Sargent's only taste of this kind of competition came at the Masters and he can prove himself better than that.
Don't rule out a big performance from Wenyi Ding, though.
The Chinese is younger than the favourites but still holds an experience edge in tour events, where he's not only been making cuts but also showing up in the mix throughout the past nine months.
Wenyi was the halfway leader in Singapore, inside the top 25 in Saudi Arabia, Australia and Korea, and not far off in the KLM Open recently just as he was a prior International Series event on the Asian Tour.
A winner back home when just 16 and subsequently the first from China to capture the US Junior Amateur, which he did on the west coast at Bandon Dunes, he might just have a greater level of comfort than several of these together with stacks of ability.
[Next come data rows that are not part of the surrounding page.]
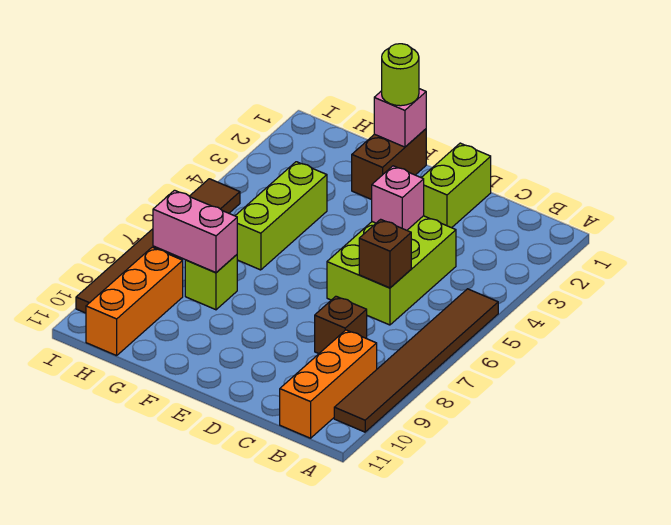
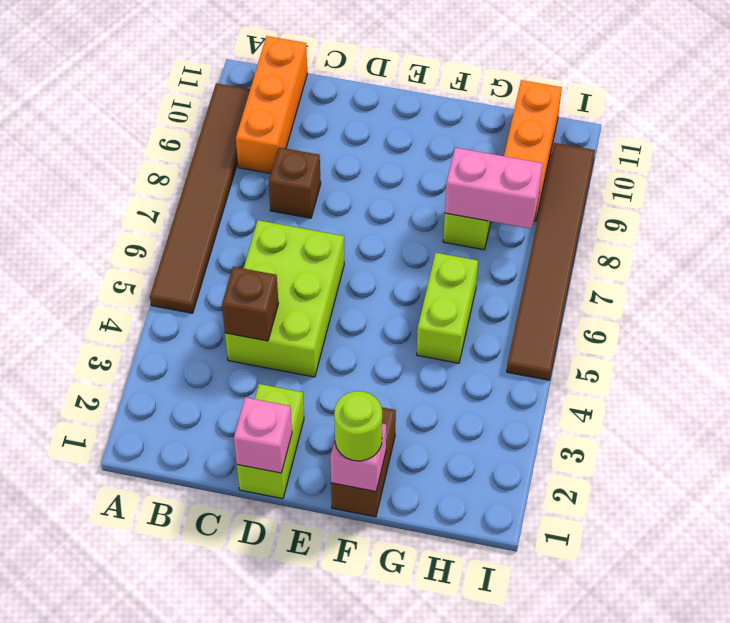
brown brick C6 level 2 -> brown brick C4 level 2
pink brick D4 level 2 -> pink brick D1 level 2
lime brick G4:G6 level 1 -> lime brick G5:G6 level 1

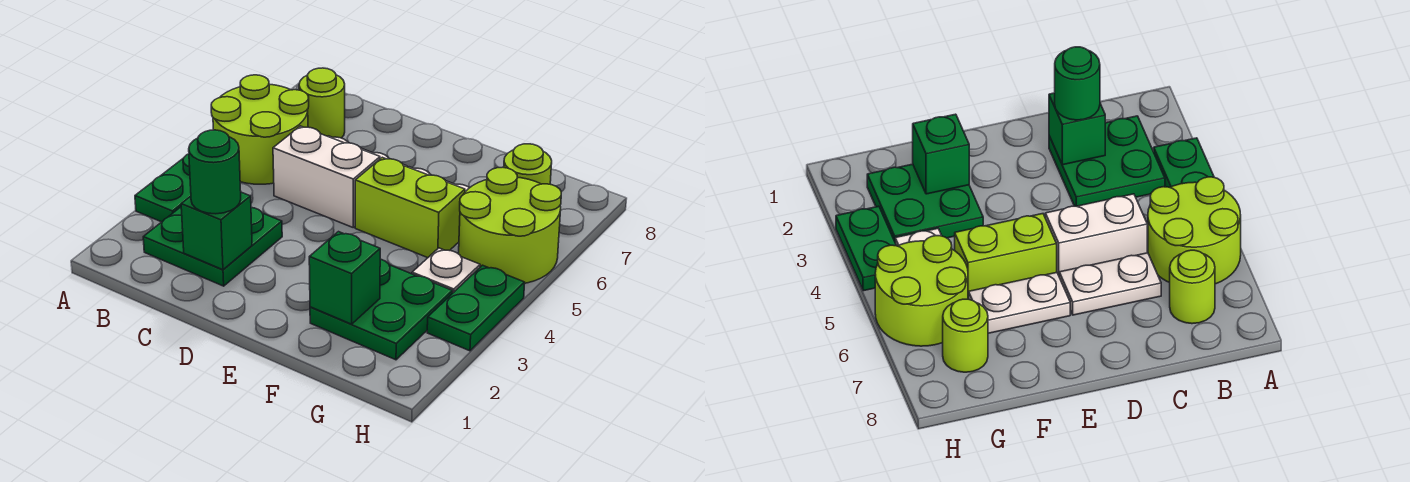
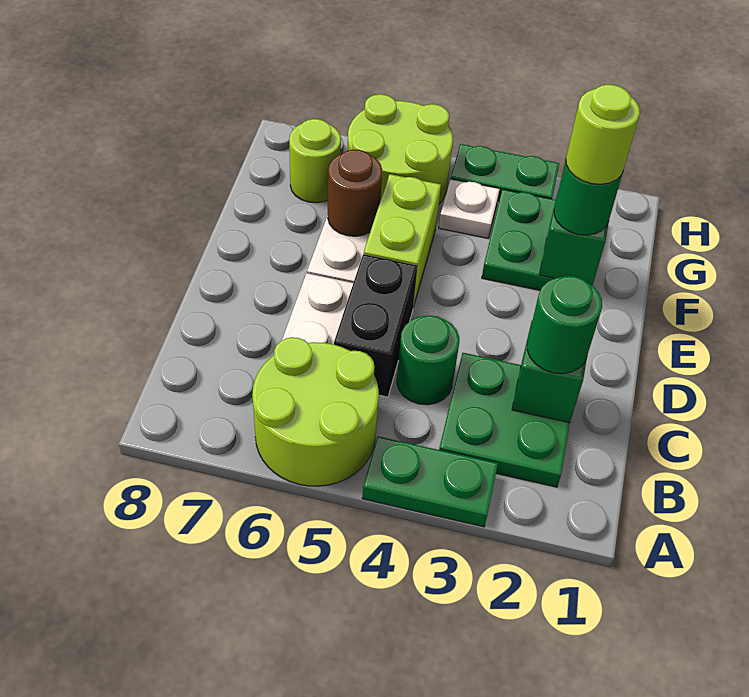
lime round brick B7 level 1 -> lime round brick F2 level 4
none -> green round brick C4 level 1
white brick C5:D5 level 1 -> black brick C5:D5 level 1
none -> green round brick F2 level 3
none -> brown round brick F6 level 2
At double-figure prices, he would make a nice cover shot alongside Sargent, but with just two major firms pricing up the market so far, neither features in the staking plan.
Padraig Harrington featured towards the end of my outright preview (bravo if you got that far) and having promised to find another way to support him, I've found myself drawing up stumps despite this being the obvious market.
Harrington, who is playing well, was the top senior at the US PGA and may find this more to his liking. Once again I take the view that he can outperform Phil Mickelson, whose Masters effort stands in contrast to everything else he's done lately.
More humdrum stuff on the LIV Golf circuit suggests we shouldn't expect too much from Mickelson but whereas Harrington was upwards of 2/1 to beat him and little else at Oak Hill, the presence of Stewart Cink here throws a spanner into the works.
Cink was just behind Harrington in the Senior PGA Championship and has made his last three PGA Tour cuts, while his last win came in California. I would still lean towards the Irishman, but this looks harder to win than was the case in the PGA and at 15/8 he's the right sort of price.